**DATASET EXCERPTS**
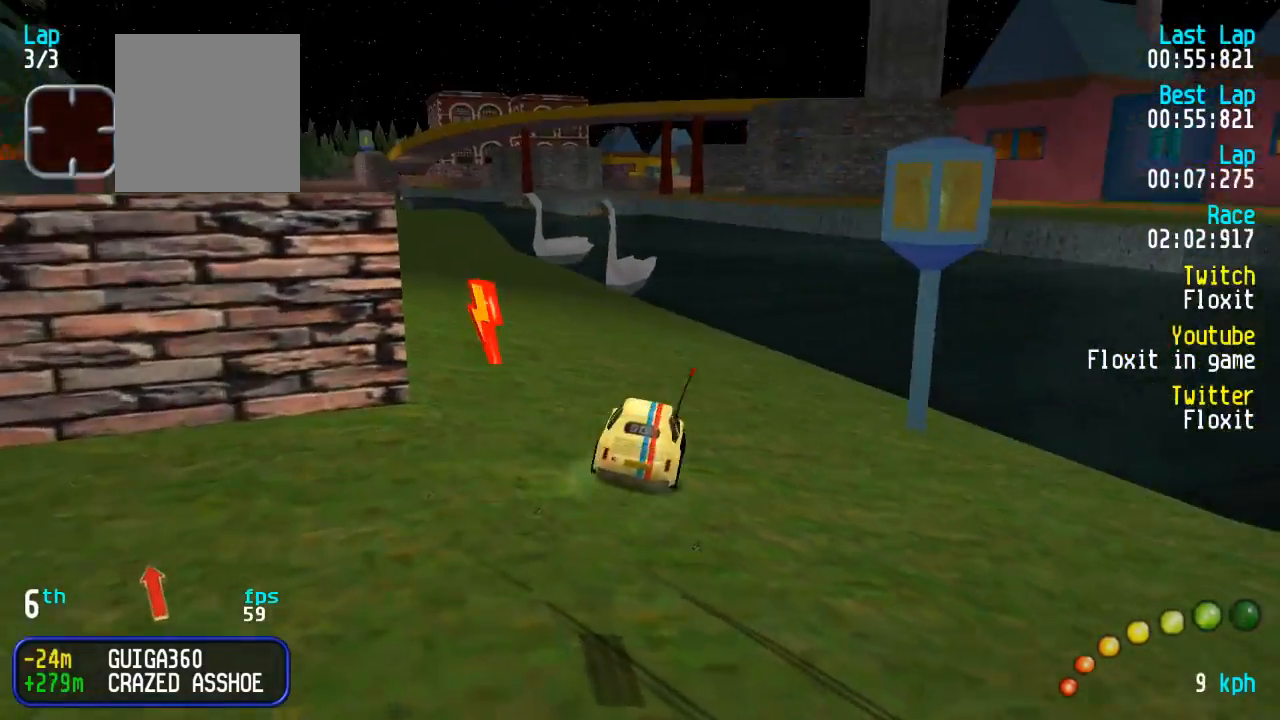
Gameplay with a controller (Xbox layout); each line is a JSON object with the inputs held at the frame after it. "events" lists button and stick changes between this image and that frame as [ms after this image, input, new state], when the widget could be followed in between.
{"buttons": ["A"], "left_stick": "center", "right_stick": "center", "events": [[34, "DPAD_LEFT", "up"], [100, "DPAD_LEFT", "down"], [117, "DPAD_UP", "down"], [217, "DPAD_UP", "up"], [250, "DPAD_LEFT", "up"], [334, "DPAD_LEFT", "down"], [334, "DPAD_UP", "down"], [400, "DPAD_UP", "up"], [450, "DPAD_LEFT", "up"]]}
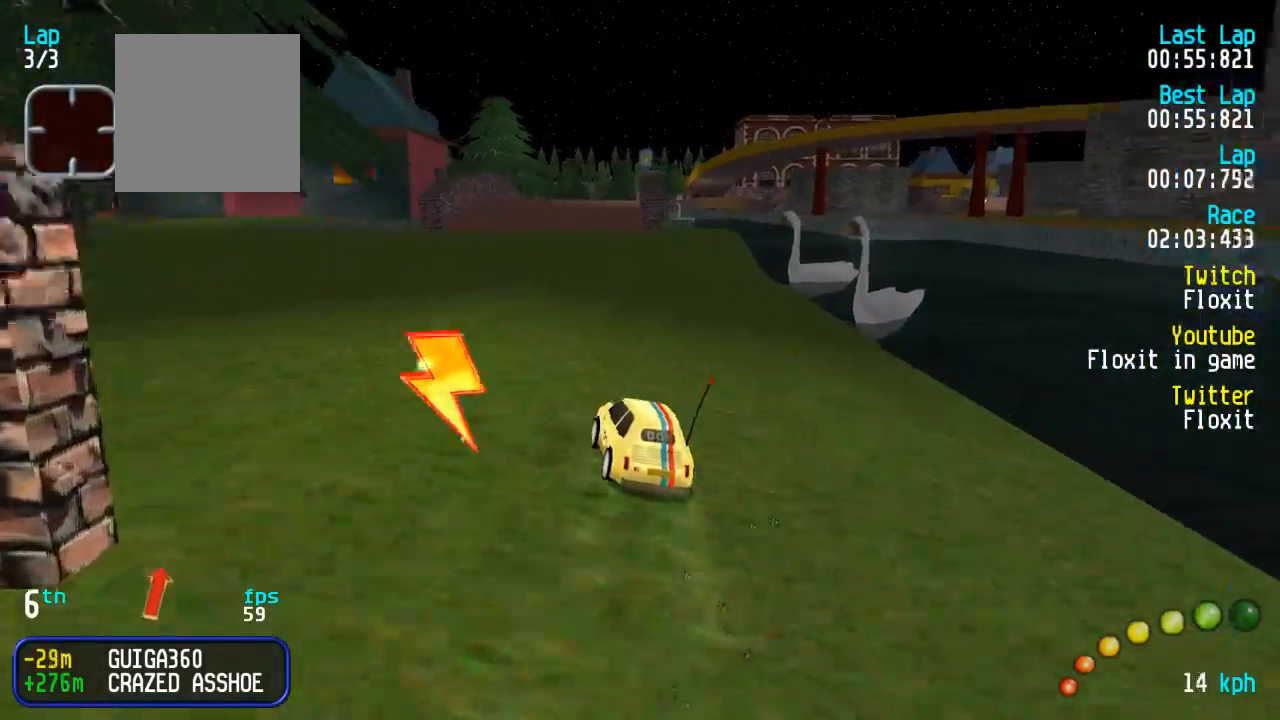
{"buttons": ["A"], "left_stick": "center", "right_stick": "center", "events": []}
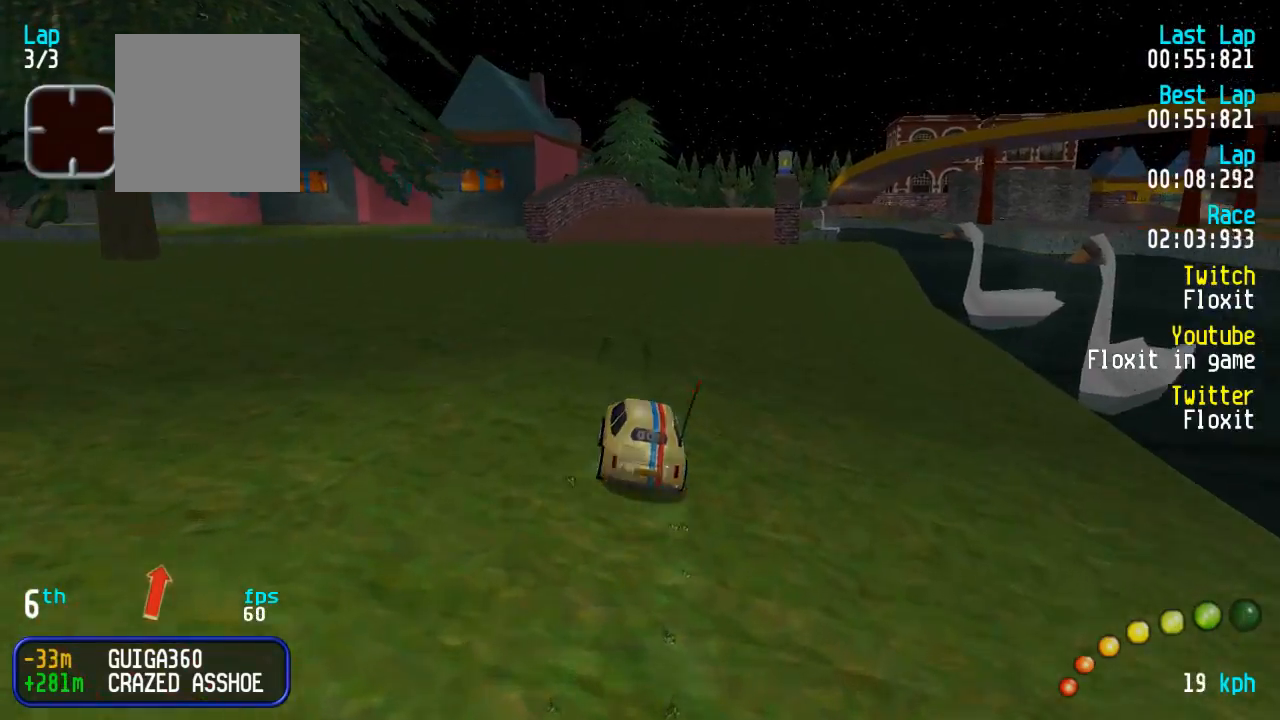
{"buttons": ["A"], "left_stick": "center", "right_stick": "center", "events": []}
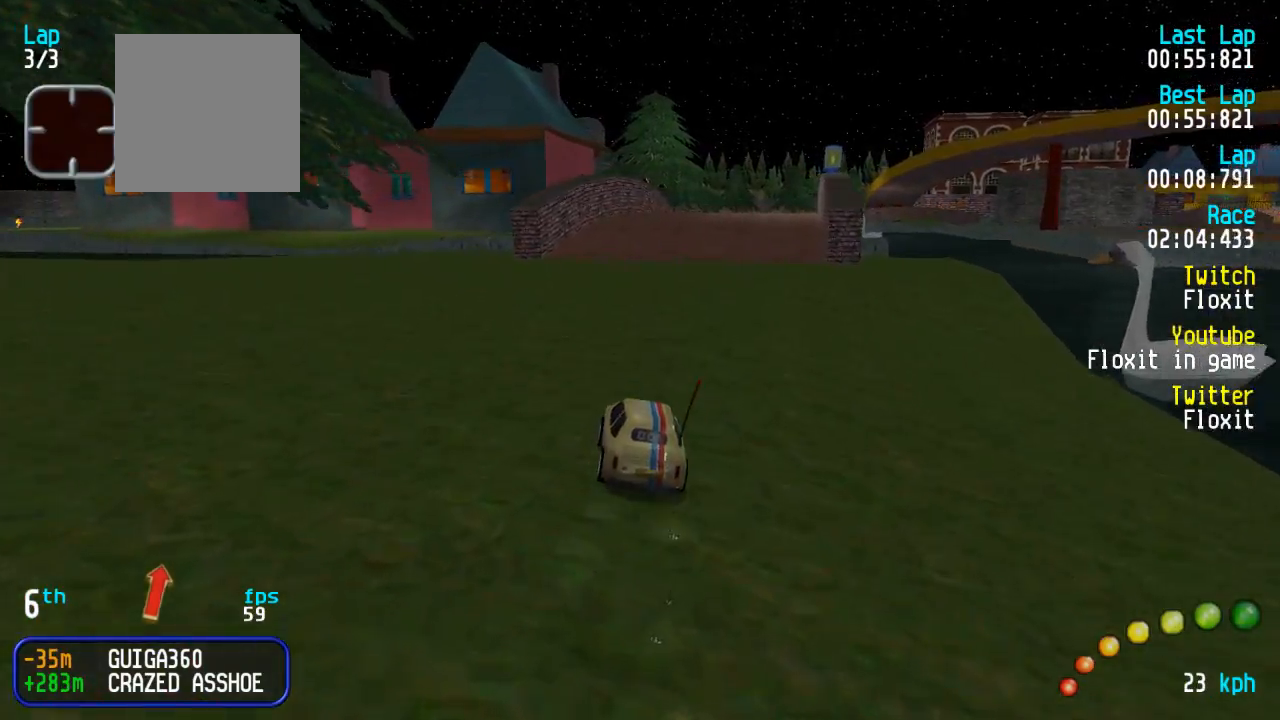
{"buttons": ["A"], "left_stick": "center", "right_stick": "center", "events": [[334, "DPAD_DOWN", "down"], [334, "DPAD_RIGHT", "down"], [367, "DPAD_DOWN", "up"], [400, "DPAD_RIGHT", "up"]]}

**WORK INSTRUCTION**
Output a precise copy of the entries, leaving the images out.

**REPLY TO THE EXERCISE**
Gameplay with a controller (Xbox layout); each line is a JSON object with the inputs held at the frame after it. "events" lists button and stick changes between this image and that frame as [ms after this image, input, new state], when the widget could be followed in between.
{"buttons": ["A"], "left_stick": "center", "right_stick": "center", "events": [[34, "DPAD_LEFT", "up"], [100, "DPAD_LEFT", "down"], [117, "DPAD_UP", "down"], [217, "DPAD_UP", "up"], [250, "DPAD_LEFT", "up"], [334, "DPAD_LEFT", "down"], [334, "DPAD_UP", "down"], [400, "DPAD_UP", "up"], [450, "DPAD_LEFT", "up"]]}
{"buttons": ["A"], "left_stick": "center", "right_stick": "center", "events": []}
{"buttons": ["A"], "left_stick": "center", "right_stick": "center", "events": []}
{"buttons": ["A"], "left_stick": "center", "right_stick": "center", "events": [[334, "DPAD_DOWN", "down"], [334, "DPAD_RIGHT", "down"], [367, "DPAD_DOWN", "up"], [400, "DPAD_RIGHT", "up"]]}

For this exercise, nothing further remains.